WORK INSTRUCTIONS: Which lines in the data below contain the string "links"? Show each one.

INFORMATION GIVEN:
__________________________________________________
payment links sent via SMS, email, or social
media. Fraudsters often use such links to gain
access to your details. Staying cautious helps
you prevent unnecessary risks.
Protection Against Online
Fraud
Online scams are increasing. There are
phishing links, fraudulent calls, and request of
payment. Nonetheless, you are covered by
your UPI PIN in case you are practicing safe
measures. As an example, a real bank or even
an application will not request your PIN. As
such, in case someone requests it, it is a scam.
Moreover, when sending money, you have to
__________________________________________________
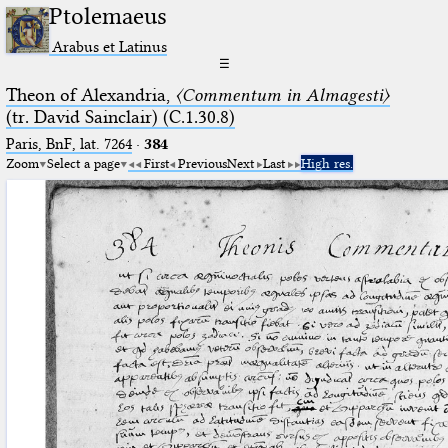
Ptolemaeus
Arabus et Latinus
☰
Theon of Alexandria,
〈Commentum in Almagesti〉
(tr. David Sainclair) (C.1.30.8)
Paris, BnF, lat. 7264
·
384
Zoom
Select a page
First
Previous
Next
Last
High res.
__________________________________________________
FINAL ANSWER:
payment links sent via SMS, email, or social
media. Fraudsters often use such links to gain
phishing links, fraudulent calls, and request of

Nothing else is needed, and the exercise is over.